Ma vision de ce documentaire accorde une grande importance au rythme et à l’action. Je souhaite garder l’auditeur en haleine autant que l’éveiller intellectuellement à la situation de l’immigration amoureuse. Que le récit occupe la place principale, laisse oublier qu’il s’agit d’un documentaire. C'est aussi par le montage que le dosage émotionnel le plus « cinématographiquement intéressant » entre les instants heureux et les plus difficiles, les passages officiels et les moments du quotidien sera installé. En enchaînant par exemple des images arrachées aux petits matins de tous les jours avec celles de l'entrevue dans les bureaux de l'immigration, l'attente devient plus palpable qu'en y allant d’une suite de moments fatidiques.

Caméra
La captation de certaines scènes nécessitera une petite équipe de tournage : une personne au son et une autre à la direction photo. Je pense entre autres aux visites dans les bureaux d'immigration, les institutions où l'on doit aller chercher des informations, les entrevues: toutes les situations plus officielles qui n’appartiennent pas à notre vie à deux, à notre petit cocon. Mais pour tous les moments plus intimes, j'assurerai ce rôle.
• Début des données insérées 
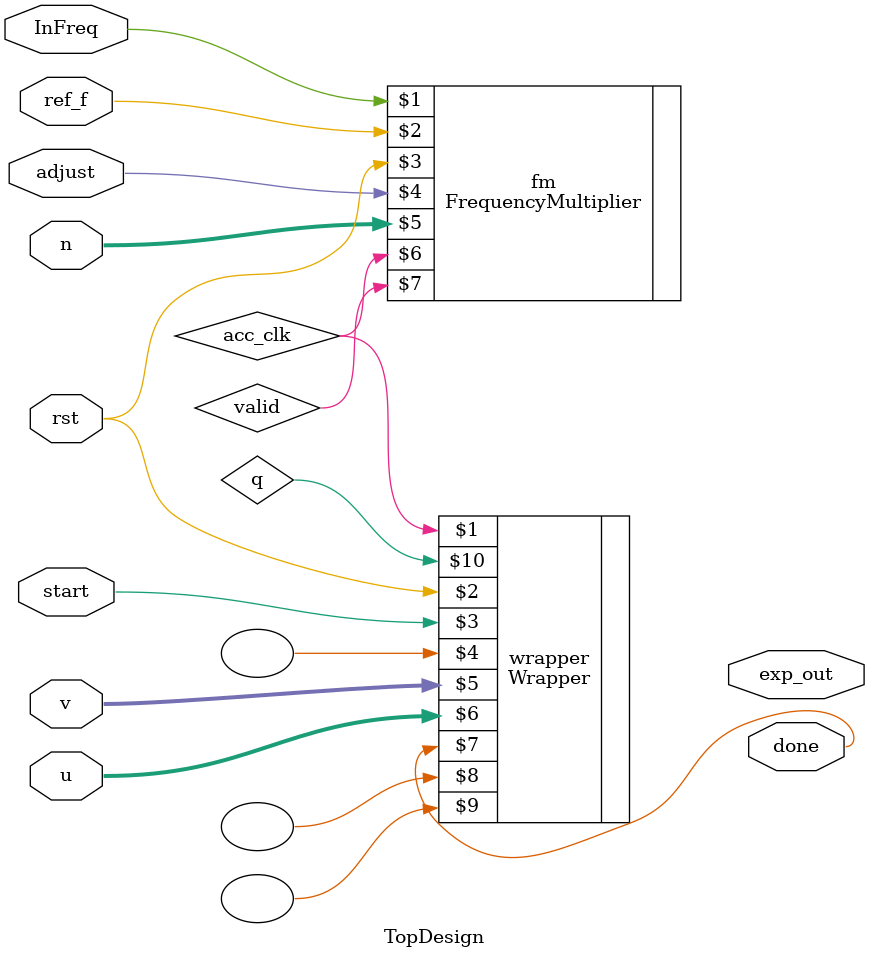
<source format=v>
module TopDesign(input InFreq, ref_f, rst, adjust, start, input[3 :0]n, input [1 : 0]u, input [15 : 0]v,
		output done, output [20 : 0]exp_out);
	wire valid, acc_clk;

	FrequencyMultiplier fm(InFreq, ref_f, rst, adjust, n, acc_clk, valid);
	Wrapper wrapper(acc_clk, rst, start, , v, u, done, , , q, );
endmodule
</source>
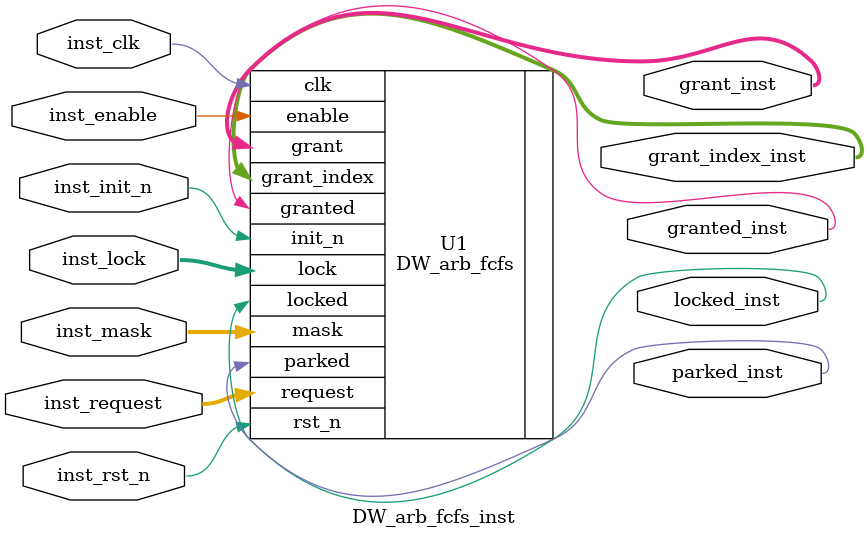
<source format=v>
module DW_arb_fcfs_inst( inst_clk, inst_rst_n, inst_init_n, inst_enable, inst_request,
		inst_lock, inst_mask, parked_inst, granted_inst, locked_inst,
		grant_inst, grant_index_inst );

parameter inst_n = 4;
parameter inst_park_mode = 1;
parameter inst_park_index = 0;
parameter inst_output_mode = 1;

`define bit_width_n 2	// bit_width_n is set to ceil(log2(n))

input inst_clk;
input inst_rst_n;
input inst_init_n;
input inst_enable;
input [inst_n-1 : 0] inst_request;
input [inst_n-1 : 0] inst_lock;
input [inst_n-1 : 0] inst_mask;
output parked_inst;
output granted_inst;
output locked_inst;
output [inst_n-1 : 0] grant_inst;
output [`bit_width_n-1 : 0] grant_index_inst;

    // Instance of DW_arb_fcfs
    DW_arb_fcfs #(inst_n, inst_park_mode, inst_park_index, inst_output_mode) U1 (
			.clk(inst_clk),
			.rst_n(inst_rst_n),
			.init_n(inst_init_n),
			.enable(inst_enable),
			.request(inst_request),
			.lock(inst_lock),
			.mask(inst_mask),
			.parked(parked_inst),
			.granted(granted_inst),
			.locked(locked_inst),
			.grant(grant_inst),
			.grant_index(grant_index_inst) );

endmodule

</source>
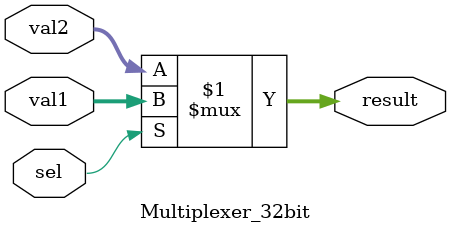
<source format=v>
`timescale 1ns / 1ps
module Multiplexer_32bit(input [31:0] val1 , input [31:0] val2 , input sel , output [31:0] result );

	assign result = sel ? val1 : val2;

endmodule

</source>
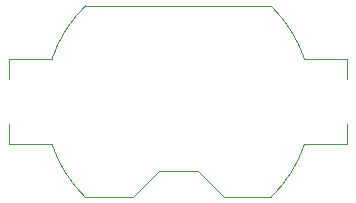
<source format=gbr>
%TF.GenerationSoftware,KiCad,Pcbnew,(6.0.4)*%
%TF.CreationDate,2023-03-17T17:22:40+08:00*%
%TF.ProjectId,ch573beacon,63683537-3362-4656-9163-6f6e2e6b6963,rev?*%
%TF.SameCoordinates,Original*%
%TF.FileFunction,Legend,Bot*%
%TF.FilePolarity,Positive*%
%FSLAX46Y46*%
G04 Gerber Fmt 4.6, Leading zero omitted, Abs format (unit mm)*
G04 Created by KiCad (PCBNEW (6.0.4)) date 2023-03-17 17:22:40*
%MOMM*%
%LPD*%
G01*
G04 APERTURE LIST*
%ADD10C,0.120000*%
G04 APERTURE END LIST*
D10*
%TO.C,BT1*%
X134910000Y-122590000D02*
X131292000Y-122590000D01*
X128447300Y-118090000D02*
X112752700Y-118090000D01*
X122260000Y-132110000D02*
X124460000Y-134310000D01*
X134910000Y-128100000D02*
X134910000Y-129810000D01*
X118940000Y-132110000D02*
X116740000Y-134310000D01*
X112752700Y-134310000D02*
X116740000Y-134310000D01*
X109908000Y-122590000D02*
X106290000Y-122590000D01*
X131292000Y-129810000D02*
X134910000Y-129810000D01*
X124460000Y-134310000D02*
X128447300Y-134310000D01*
X106290000Y-124300000D02*
X106290000Y-122590000D01*
X106290000Y-128100000D02*
X106290000Y-129810000D01*
X106290000Y-129810000D02*
X109908000Y-129810000D01*
X134910000Y-124300000D02*
X134910000Y-122590000D01*
X118940000Y-132110000D02*
X122260000Y-132110000D01*
X131291999Y-122590000D02*
G75*
G03*
X128445371Y-118088211I-10692019J-3610010D01*
G01*
X112754629Y-118088211D02*
G75*
G03*
X109908000Y-122590000I7845391J-8111801D01*
G01*
X128445371Y-134311789D02*
G75*
G03*
X131292000Y-129810000I-7845350J8111775D01*
G01*
X109908000Y-129810000D02*
G75*
G03*
X112754629Y-134311789I10692020J3610012D01*
G01*
%TD*%
M02*

</source>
Les moyens, le style, iront en accord avec le caractère du film : on est dans la vie privée, le domestique, le quotidien, le personnel. On retourne donc à la base: un traitement simple où l'efficacité prime, qui s'efforce de servir la captation de moments de vie et non de l'art photographique. La proximité s’impose comme un élément essentiel de ce film. Je demeurerai en éclairage naturel tout au long du tournage et opterai assez souvent pour la caméra à l’épaule. …Mais je ne suis pas une fan inconditionnelle du DOGME et je ne souhaite pas encourager la nausée visuelle que peut provoquer une caméra trop indisciplinée, soyez sans craintes…

Montage
L’ébauche du montage définit déjà quelques points importants, comme la suite chronologique des événements, dans le but de créer l'impression d'une réelle attente d'un verdict, d'avancer vers une conclusion inconnue. Plusieurs moyens seront utilisés, définissant mon regard personnel non pas par explications, mais en suggérant, en illustrant. J’envisage une esthétique métissée, insérant autant des photos d’archives personnelles que des documents audio-visuels publics et ayant recours à des enregistrements sonores divers et des inserts d’images ou de matériel hétérogène recueilli pendant le tournage. Les retours dans le passé (rencontre, vie des premiers instants…) seront également possibles grâce aux photos personnelles que je souhaite filmer et récupérer en animation de type Photo-roman. Un montage « serré », alternant les moments au Québec et ceux en Belgique dans la vie de Bruno permettra l’illustration du chevauchement de ses deux vies ainsi que de l’adaptation exigée pour passer de l’un à l’autre (par exemple, en opposant un dépanneur québécois qui refuse catégoriquement de lui vendre une bière parce qu’il est 23:05, aux machines distributrices de bières que l’on trouve partout en Belgique). L’entremêlement entre ses deux pays sera aussi symbolisé, en passant doucement, en fondu, du ciel québécois au ciel belge, pour monter les retours et les départs. Pour immiscer les deux autres personnages principaux, la chronologie des rencontres et l’assemblage de préoccupations communes seront les clés.